** Opening Text segment block **

Thursday, December 17, 2009

THE HOLLY AND THE IVY




"HOLLY AND IVY" by Anita Stanhope

I have always loved holly and ivy as symbols of Christmas. To me, they speak of Olde English Chrismas, which I have held fondly in my heart since I was young. In the past few years I have also held  them in my heart as symbols of Celtic Yule. I am reminded of this Olde English Christmas carol featuring holly and ivy:

THE HOLLY AND IVY CAROL

"The holly and the ivy,
When they are both full grown
Of all the trees that are in the wood
The holly bears the crown.

(Chorus:

"O the rising of the sun
And the running of the deer
The playing of the merry organ
Sweet singing of the choir.)

"The holly bears a blossom
As white as lily flower
And Mary bore sweet Jesus Christ
To be our sweet Saviour.

"The holly bears a berry
As red as any blood
And Mary bore sweet Jesus Christ
To do poor sinners good.

"The holly bears a prickle
As sharp as any thorn;
And Mary bore sweet Jesus Christ
On Christmas Day in the morn.

"The holly bears a bark
As bitter as any gall;
And Mary bore sweet Jesus Christ
For to redeem us all.

"The holly and the ivy
Now both are full well grown,
Of all the trees that are in the wood,
The holly bears the crown."



VASE WITH HOLLY AND IVY
Card by Anne Cotterill

The Holly and Ivy Carol has been around since the 17th or 18th century. While its author is unknown, it was first published by Cecil Sharp. It is most unusual for a carol like "The Holly and the Ivy" to have survived over the years, especially during the stern Protestant period of the 17th century.

** Closing Text segment block **
** Opening Supplied material block **

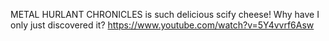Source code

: METAL HURLANT CHRONICLES is such delicious scify cheese! Why have I only just discovered it? https://www.youtube.com/watch?v=5Y4vvrf6Asw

** Closing Supplied material block **

_Instructions to follow_: According to the holly and ivy post, who first published the carol? The material above is separate from the holly and ivy post.

_Exercise solution_: Cecil Sharp